TEXT BLOCK
Amid exceptional circumstances, UK petrol prices fell by their largest margin in 12 years in March, triggered by a complete collapse in the world oil price, says the latest RAC Fuel Watch report.
While the price of a barrel of crude oil began the month above $50, by the end of March it had plummeted by 66% to under $18, its lowest level in 18 years.
This was due to a combination of plunging demand in the wake of the coronavirus outbreak and a huge glut in oil, the latter as a result of major oil producing nations being unable to agree a deal on how to cut supply.
The impact on wholesale, and therefore retail forecourt prices was stark. More than 9p came off the average price of unleaded in the month, with prices falling from 122.72p to 113.54p per litre, while the price of diesel was down by nearly 8p, from 125.7p to 117.8p per litre.
There still remains the possibility of further price cuts in April however. Based on the reductions in the wholesale price of both unleaded and diesel – down 16p and 10.5p respectively last month – there is still scope for forecourts to come down even further, to 98p per litre for petrol and 108p, if retailers pass on the savings they are making to drivers.
RAC fuel spokesman Simon Williams said: “February was a pretty extraordinary month for fuel price reductions, but nothing prepared anyone for what would happen in March as the impact of the coronavirus began to be felt. An already-oversupplied oil market was suddenly faced with an enormous shortage in demand as worldwide travel ground to a halt.

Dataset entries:
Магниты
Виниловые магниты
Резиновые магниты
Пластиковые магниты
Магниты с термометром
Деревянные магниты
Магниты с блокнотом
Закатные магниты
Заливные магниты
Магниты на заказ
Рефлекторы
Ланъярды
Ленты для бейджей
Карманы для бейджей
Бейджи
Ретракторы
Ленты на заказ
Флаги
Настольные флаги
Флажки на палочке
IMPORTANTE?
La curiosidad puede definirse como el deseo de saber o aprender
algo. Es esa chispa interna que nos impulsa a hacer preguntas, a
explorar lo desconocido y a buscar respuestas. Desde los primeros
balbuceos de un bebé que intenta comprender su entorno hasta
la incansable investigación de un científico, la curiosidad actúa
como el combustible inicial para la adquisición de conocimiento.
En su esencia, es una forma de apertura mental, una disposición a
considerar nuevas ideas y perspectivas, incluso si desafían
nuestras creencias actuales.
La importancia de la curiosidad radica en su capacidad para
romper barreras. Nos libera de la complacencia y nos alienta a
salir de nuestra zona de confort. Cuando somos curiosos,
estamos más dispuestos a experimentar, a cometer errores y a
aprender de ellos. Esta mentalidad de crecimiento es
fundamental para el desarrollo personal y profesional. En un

...

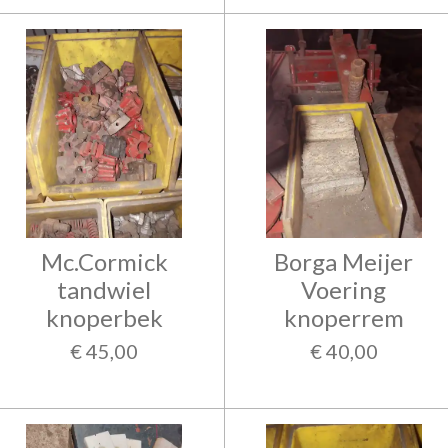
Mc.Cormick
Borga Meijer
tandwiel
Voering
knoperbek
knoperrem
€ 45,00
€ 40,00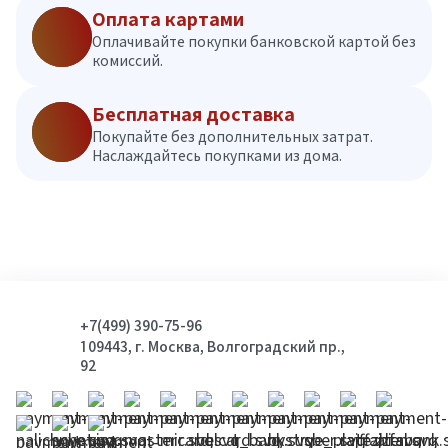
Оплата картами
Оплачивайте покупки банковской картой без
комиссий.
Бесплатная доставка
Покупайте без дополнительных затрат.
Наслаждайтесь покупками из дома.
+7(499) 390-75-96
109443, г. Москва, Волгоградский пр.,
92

TASK LIST
• a. Answer these questions about the fuel price text:
(i) By what percentage did the price of a barrel of crude oil fall in March?
(ii) What was the average price of unleaded per litre at the end of March?
(iii) Who is the RAC fuel spokesman?
• b. Copy out the fuel price text from "There still remains" to "making to drivers.".
• c. What per-litre prices does the fuel price text give for unleaded and diesel at the start and end of March?

TASK-BY-TASK OUTPUTS
• a.
(i) 66%
(ii) 113.54p
(iii) Simon Williams

• b.
There still remains the possibility of further price cuts in April however. Based on the reductions in the wholesale price of both unleaded and diesel – down 16p and 10.5p respectively last month – there is still scope for forecourts to come down even further, to 98p per litre for petrol and 108p, if retailers pass on the savings they are making to drivers.

• c.
- Unleaded, start of March: 122.72p
- Unleaded, end of March: 113.54p
- Diesel, start of March: 125.7p
- Diesel, end of March: 117.8p